One of the reasons he was using the box instead of his ring was the greater ability for manual controls, so it made sense to strike out on his own. There was a touch screen keyboard on the ceiling of the jump box, where he entered yesterday’s date, at 0745 hours.

A globe of the Earth appeared on the screen, and Shaw zoomed in on it until he was staring at the roof of the Lattice Installation. Close enough.

He tapped the screen and jumped.

Inside the jump, Shaw was hovering above the roof of the Lattice, the hot desert sun causing him to squint in the light. Back in the box, using a scrollball under his right hand, he aimed for the Installation. He sailed through the solid walls of the metal building—it was still hard for Shaw not to instinctively flinch when he passed through them. Inside the jump, he was only viewing the arrangement of atoms as they were at that particular moment in time. They were not the real atoms, just the Lattice’s representation of them in the jump box. Because of it, Shaw could jump through solid rock to the Earth’s core as easily as he could fly through the vacuum of space.
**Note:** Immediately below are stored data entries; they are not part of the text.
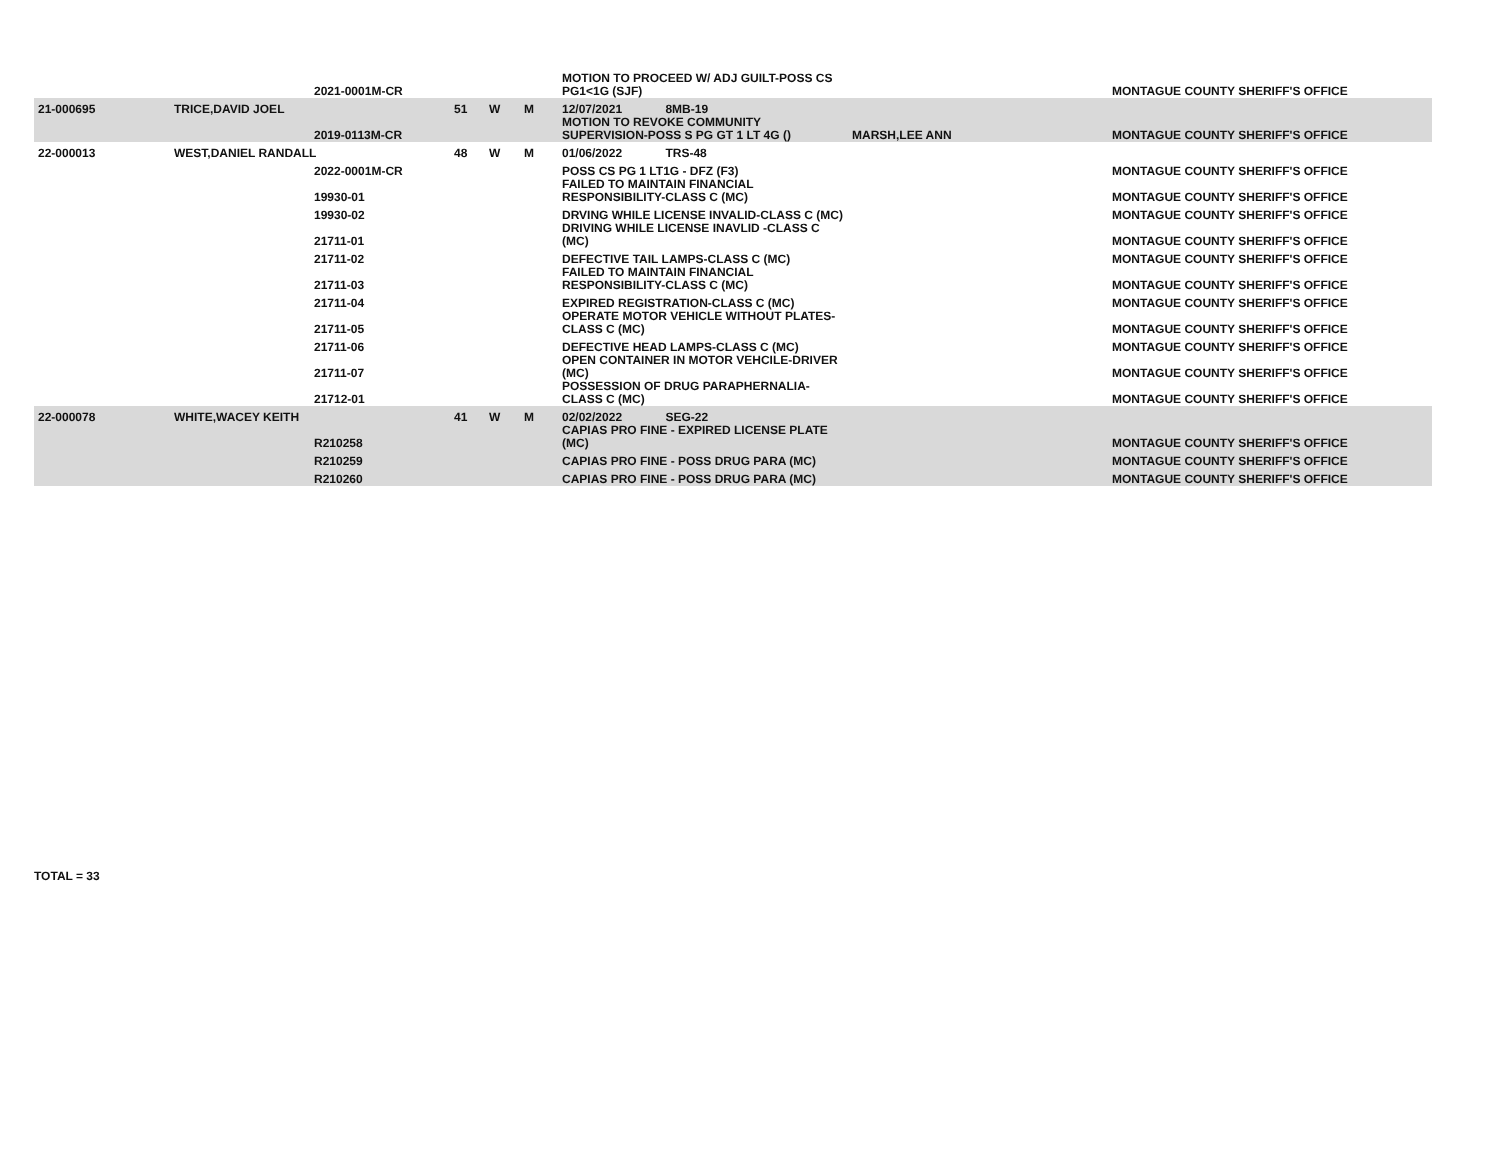| | | 2021-0001M-CR | | | | MOTION TO PROCEED W/ ADJ GUILT-POSS CS PG1<1G (SJF) | | MONTAGUE COUNTY SHERIFF'S OFFICE |
| 21-000695 | TRICE,DAVID JOEL | | 51 | W | M | 12/07/2021 8MB-19 | | |
| | | 2019-0113M-CR | | | | MOTION TO REVOKE COMMUNITY SUPERVISION-POSS S PG GT 1 LT 4G () | MARSH,LEE ANN | MONTAGUE COUNTY SHERIFF'S OFFICE |
| 22-000013 | WEST,DANIEL RANDALL | | 48 | W | M | 01/06/2022 TRS-48 | | |
| | | 2022-0001M-CR | | | | POSS CS PG 1 LT1G - DFZ (F3) | | MONTAGUE COUNTY SHERIFF'S OFFICE |
| | | 19930-01 | | | | FAILED TO MAINTAIN FINANCIAL RESPONSIBILITY-CLASS C (MC) | | MONTAGUE COUNTY SHERIFF'S OFFICE |
| | | 19930-02 | | | | DRVING WHILE LICENSE INVALID-CLASS C (MC) | | MONTAGUE COUNTY SHERIFF'S OFFICE |
| | | 21711-01 | | | | DRIVING WHILE LICENSE INAVLID -CLASS C (MC) | | MONTAGUE COUNTY SHERIFF'S OFFICE |
| | | 21711-02 | | | | DEFECTIVE TAIL LAMPS-CLASS C (MC) | | MONTAGUE COUNTY SHERIFF'S OFFICE |
| | | 21711-03 | | | | FAILED TO MAINTAIN FINANCIAL RESPONSIBILITY-CLASS C (MC) | | MONTAGUE COUNTY SHERIFF'S OFFICE |
| | | 21711-04 | | | | EXPIRED REGISTRATION-CLASS C (MC) | | MONTAGUE COUNTY SHERIFF'S OFFICE |
| | | 21711-05 | | | | OPERATE MOTOR VEHICLE WITHOUT PLATES-CLASS C (MC) | | MONTAGUE COUNTY SHERIFF'S OFFICE |
| | | 21711-06 | | | | DEFECTIVE HEAD LAMPS-CLASS C (MC) | | MONTAGUE COUNTY SHERIFF'S OFFICE |
| | | 21711-07 | | | | OPEN CONTAINER IN MOTOR VEHCILE-DRIVER (MC) | | MONTAGUE COUNTY SHERIFF'S OFFICE |
| | | 21712-01 | | | | POSSESSION OF DRUG PARAPHERNALIA-CLASS C (MC) | | MONTAGUE COUNTY SHERIFF'S OFFICE |
| 22-000078 | WHITE,WACEY KEITH | | 41 | W | M | 02/02/2022 SEG-22 | | |
| | | R210258 | | | | CAPIAS PRO FINE - EXPIRED LICENSE PLATE (MC) | | MONTAGUE COUNTY SHERIFF'S OFFICE |
| | | R210259 | | | | CAPIAS PRO FINE - POSS DRUG PARA (MC) | | MONTAGUE COUNTY SHERIFF'S OFFICE |
| | | R210260 | | | | CAPIAS PRO FINE - POSS DRUG PARA (MC) | | MONTAGUE COUNTY SHERIFF'S OFFICE |
TOTAL = 33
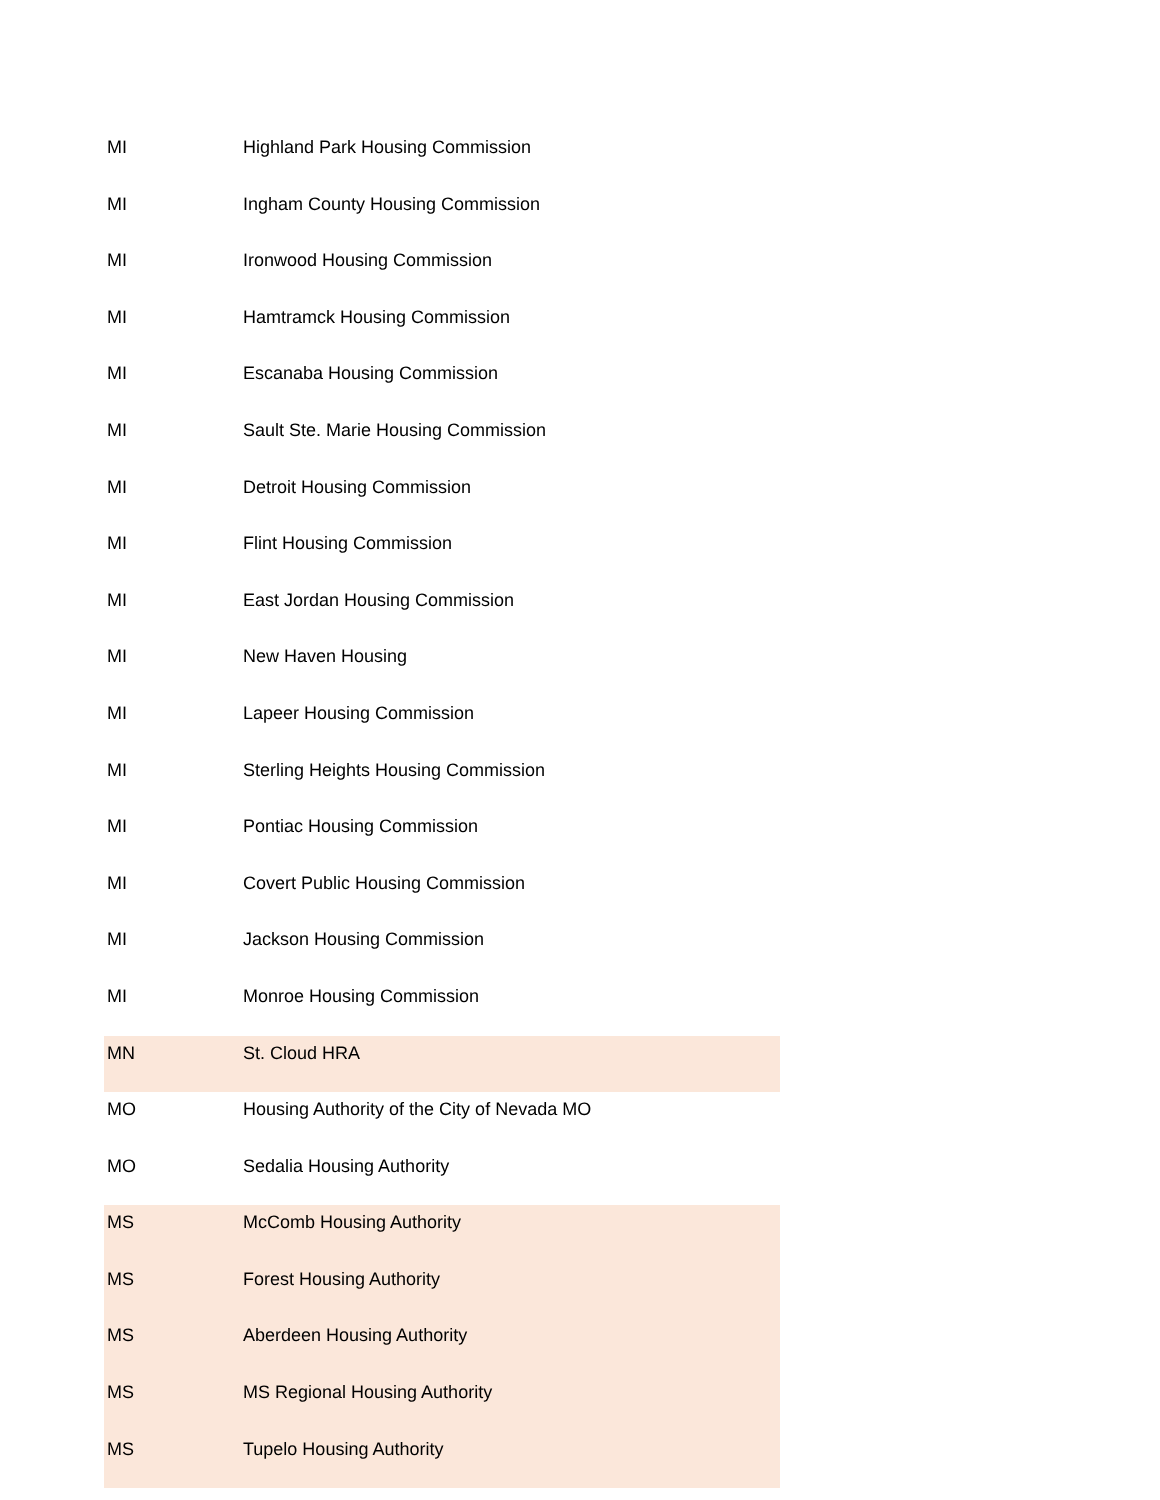| MI | Highland Park Housing Commission |
| MI | Ingham County Housing Commission |
| MI | Ironwood Housing Commission |
| MI | Hamtramck Housing Commission |
| MI | Escanaba Housing Commission |
| MI | Sault Ste. Marie Housing Commission |
| MI | Detroit Housing Commission |
| MI | Flint Housing Commission |
| MI | East Jordan Housing Commission |
| MI | New Haven Housing |
| MI | Lapeer Housing Commission |
| MI | Sterling Heights Housing Commission |
| MI | Pontiac Housing Commission |
| MI | Covert Public Housing Commission |
| MI | Jackson Housing Commission |
| MI | Monroe Housing Commission |
| MN | St. Cloud HRA |
| MO | Housing Authority of the City of Nevada MO |
| MO | Sedalia Housing Authority |
| MS | McComb Housing Authority |
| MS | Forest Housing Authority |
| MS | Aberdeen Housing Authority |
| MS | MS Regional Housing Authority |
| MS | Tupelo Housing Authority |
Inside the Installation, Shaw flew through the hallways until he found Tim Yang showing his badge at the security entrance. Not Tim Yang, this was Yukihiro Ono in disguise, Shaw reminded himself. Ono was ushered through security and Shaw pulled his hand backward over a different scrollball in the box, this one under his left hand, to cause time in the jump to slow and then come to a complete standstill.

Moving forward with the other wheel, Shaw maneuvered until he was right up against Ono’s back, then inside his head. He jockeyed around, his vision filled with the pink and gray innards of Yukihiro Ono. He pressed down on the scrollball. The jump box took a moment to read Ono’s biochemistry and molecular structure and then it buzzed. Shaw backed out of Ono again and pushed the wheel under his left hand forward. Ono began moving again, and this time Shaw stayed with him, the tag created. Now that the jump box recognized Ono, it would keep Shaw within four meters of him at all times, freeing him from having to navigate. It also meant that he could watch Ono at a pace faster than real time, and still be able to keep up.

He pushed the time wheel forward again, moving it past the resistance that marked real time, and stopped when Ono appeared to be moving at two or three times the normal pace.